I'm implementing some 32-bit float trigonometry in C# using Mono, hopefully utilizing Mono.Simd. I'm only missing solid range reduction currently. I'm rather stuck now, because apparently Mono's SIMD extensions does not include conversions between floats and integers, meaning I have no access to rounding/truncation which would be the usual method. I can however convert bitwise between ints and floats.
Can something like this be done? I can scale the domain up and down if needed, but ideally the range reduction should result in a domain of [0, 2 pi] or [-pi, pi]. I have a hunch that it would be possible to do some IEEE magic with the exponent, if the domain is a power of 2, but I'm really not sure how to.
Edit: Okay, I've tried messing around with this C code and it feels like I'm on the verge of something (it doesn't work but the fractional part is always correct, in decimal / base10 at least...). The core principle seems to be getting the exponent difference between your domain and the input exponent, and composing a new float with a shifted mantissa and an adjusted exponent.. But it won't work for negatives, and I have no idea how to handle non-powers of 2 (or anything fractional - in fact, anything else than 2 doesn't work!).
// here's another more correct attempt:
float fmodulus(float val, int domain)
{
const int mantissaMask = 0x7FFFFF;
const int exponentMask = 0x7F800000;
int ival = *(int*)&val;
int mantissa = ival & mantissaMask;
int rawExponent = ival & exponentMask;
int exponent = (rawExponent >> 23) - (129 - domain);
// powers over one:
int p = exponent;
mantissa <<= p;
rawExponent = exponent >> p;
rawExponent += 127;
rawExponent <<= 23;
int newVal = rawExponent & exponentMask;
newVal |= mantissa & mantissaMask;
float ret = *(float*)&newVal;
return ret;
}
float range_reduce(float value, int range )
{
const int mantissaMask = 0x7FFFFF;
const int exponentMask = 0x7F800000;
int ival = *(int*)&value;
// grab exponent:
unsigned exponent = (ival & exponentMask) >> 23;
// grab mantissa:
unsigned mantissa = ival & mantissaMask;
// remove bias, and see how much the exponent is over range/domain
unsigned char erange = (unsigned char)(exponent - (125 + range));
// check if sign bit is set - that is, the exponent is under our range
if (erange & 0x80)
{
// don't do anything then.
erange = 0;
}
// shift mantissa (and chop off bits) by the reduced amount
int inewVal = (mantissa << (erange)) & mantissaMask;
// add exponent, and subtract the amount we reduced the argument with
inewVal |= ((exponent - erange) << 23) & exponentMask;
// reinterpret
float newValue = *(float*)&inewVal;
return newValue;
//return newValue - ((erange) & 0x1 ? 1.0f : 0.0f);
}
int main()
{
float val = 2.687f;
int ival = *(int*)&val;
float correct = fmod(val, 2);
float own = range_reduce(val, 2);
getc(stdin);
}
Edit 2:
Okay, I'm really trying to understand this in terms of the ieee binary system.
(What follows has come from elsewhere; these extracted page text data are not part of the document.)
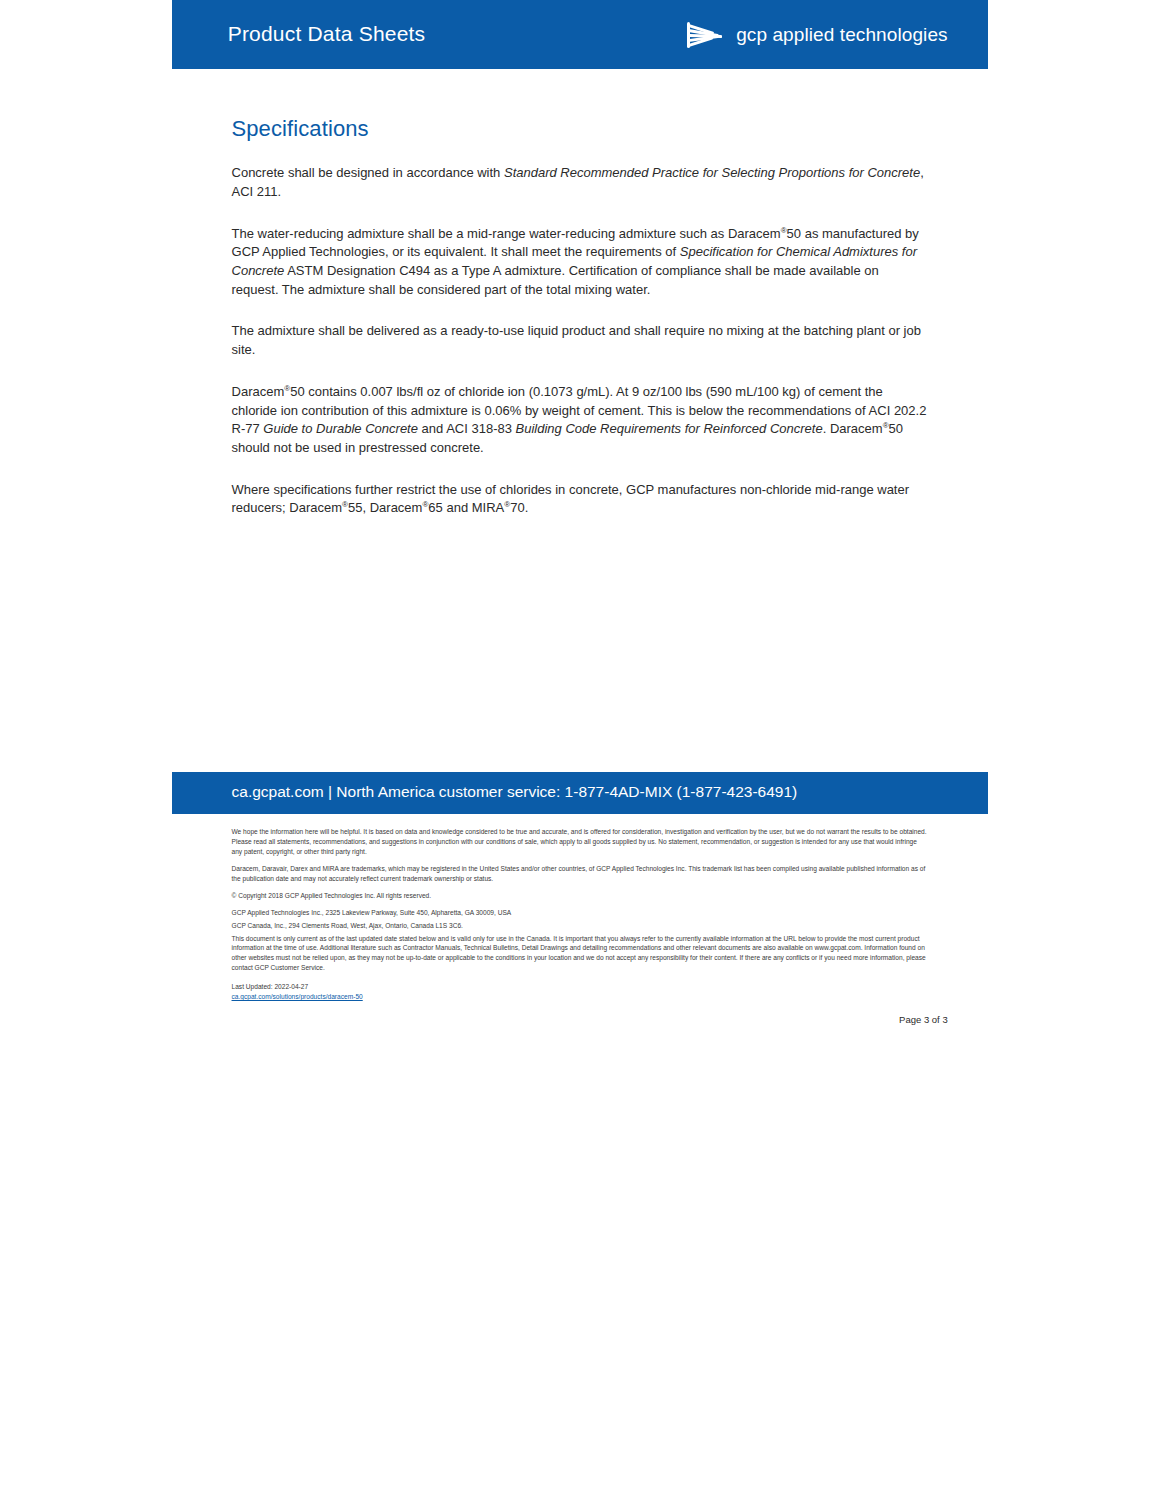Product Data Sheets
gcp applied technologies
Specifications
Concrete shall be designed in accordance with Standard Recommended Practice for Selecting Proportions for Concrete, ACI 211.
The water-reducing admixture shall be a mid-range water-reducing admixture such as Daracem®50 as manufactured by GCP Applied Technologies, or its equivalent. It shall meet the requirements of Specification for Chemical Admixtures for Concrete ASTM Designation C494 as a Type A admixture. Certification of compliance shall be made available on request. The admixture shall be considered part of the total mixing water.
The admixture shall be delivered as a ready-to-use liquid product and shall require no mixing at the batching plant or job site.
Daracem®50 contains 0.007 lbs/fl oz of chloride ion (0.1073 g/mL). At 9 oz/100 lbs (590 mL/100 kg) of cement the chloride ion contribution of this admixture is 0.06% by weight of cement. This is below the recommendations of ACI 202.2 R-77 Guide to Durable Concrete and ACI 318-83 Building Code Requirements for Reinforced Concrete. Daracem®50 should not be used in prestressed concrete.
Where specifications further restrict the use of chlorides in concrete, GCP manufactures non-chloride mid-range water reducers; Daracem®55, Daracem®65 and MIRA®70.
ca.gcpat.com | North America customer service: 1-877-4AD-MIX (1-877-423-6491)
We hope the information here will be helpful. It is based on data and knowledge considered to be true and accurate, and is offered for consideration, investigation and verification by the user, but we do not warrant the results to be obtained. Please read all statements, recommendations, and suggestions in conjunction with our conditions of sale, which apply to all goods supplied by us. No statement, recommendation, or suggestion is intended for any use that would infringe any patent, copyright, or other third party right.
Daracem, Daravair, Darex and MIRA are trademarks, which may be registered in the United States and/or other countries, of GCP Applied Technologies Inc. This trademark list has been compiled using available published information as of the publication date and may not accurately reflect current trademark ownership or status.
© Copyright 2018 GCP Applied Technologies Inc. All rights reserved.
GCP Applied Technologies Inc., 2325 Lakeview Parkway, Suite 450, Alpharetta, GA 30009, USA
GCP Canada, Inc., 294 Clements Road, West, Ajax, Ontario, Canada L1S 3C6.
This document is only current as of the last updated date stated below and is valid only for use in the Canada. It is important that you always refer to the currently available information at the URL below to provide the most current product information at the time of use. Additional literature such as Contractor Manuals, Technical Bulletins, Detail Drawings and detailing recommendations and other relevant documents are also available on www.gcpat.com. Information found on other websites must not be relied upon, as they may not be up-to-date or applicable to the conditions in your location and we do not accept any responsibility for their content. If there are any conflicts or if you need more information, please contact GCP Customer Service.
Last Updated: 2022-04-27 ca.gcpat.com/solutions/products/daracem-50
Page 3 of 3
If we write the modulus operation like this:
output = input % 2
[exponent] + [mantissa_bit_n_times_exponent]
3.5 = [2] + [1 + 0.5] ->[1] + [0.5] = 1.5
4.5 = [4] + [0 + 0 + 0.5] ->[0.5] + [0] = 0.5
5.5 = [4] + [0 + 1 + 0.5] ->[1] + [0.5] = 1.5
2.5 = [2] + [0 + 0.5] ->[0.5] + [0] = 0.5
2.25 = [2] + [0 + 0 + 0.25] ->[0.25] = 0.25
2.375 = [2] + [0 + 0 + 0.25 + 0.125] ->[0.25] + [0.125] = 0.375
13.5 = [8] + [4 + 0 + 1 + 0.5] ->[1] + [0.5] = 1.5
56.5 = [32] + [16 + 8 + 0 + 0 + 0 + 0.5] ->[0.5] = 0.5
We can see the output in all cases is a new number, with no original exponent and the mantissa shifted an amount (that is based on the exponent and the first non-zero bits of the mantissa after the first exponent-bits of the mantissa is ignored) into the exponent. But I'm not really sure if this is the correct approach, it just works out nicely on paper.
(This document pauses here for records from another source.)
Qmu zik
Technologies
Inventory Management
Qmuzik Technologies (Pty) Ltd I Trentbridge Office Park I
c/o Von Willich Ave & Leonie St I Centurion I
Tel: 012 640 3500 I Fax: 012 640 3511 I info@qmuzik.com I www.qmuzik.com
Edit3: I'm stuck on Mono version 2.0.50727.1433
You can reduce the problem to taking a float mod 1. To simplify that, you can compute the floor of the float using bit operations, then use a floating point subtraction. The following is (unsafe) C# code for these operations:
// domain is assumed to be positive
// returns value in [0,domain)
public float fmodulus(float val, float domain)
{
if (val < 0)
{
float negative = fmodulus(-val, domain);
if (domain - negative == domain)
return 0;
else
return domain-negative;
}
if (val < domain)
return val; // this avoids losing accuracy
return fmodOne(val / domain) * domain;
}
// assumes val >= 1, so val is positive and the exponent is at least 0
unsafe public float fmodOne(float val)
{
int iVal = *(int*)&val;
int uncenteredExponent = iVal >> 23;
int exponent = uncenteredExponent - 127; // 127 corresponds to 2^0 times the mantissa
if (exponent >= 23)
return 0; // not enough precision to distinguish val from an integer
int unneededBits = 23 - exponent; // between 0 and 23
int iFloorVal = (iVal >> unneededBits) << unneededBits; // equivalent to using a mask to zero the bottom bits of the mantissa
float floorVal = *(float*)&iFloorVal; // convert the bit pattern back to a float
return val-floorVal;
}
For example, fmodulus(100.1f, 1) is 0.09999847. The bit pattern of 100.1f is
0 10000101 10010000011001100110011
The bit pattern of floorVal (100f) is
0 10000101 10010000000000000000000
A floating point subtraction gives something close to 0.1f:
0 01111011 10011001100110000000000
Actually, I was surprised that the last 8 bits were zeroed out. I thought only the last 6 bits of 0.1f were supposed to be replaced with 0. Perhaps one can do better than relying on the floating point subtraction.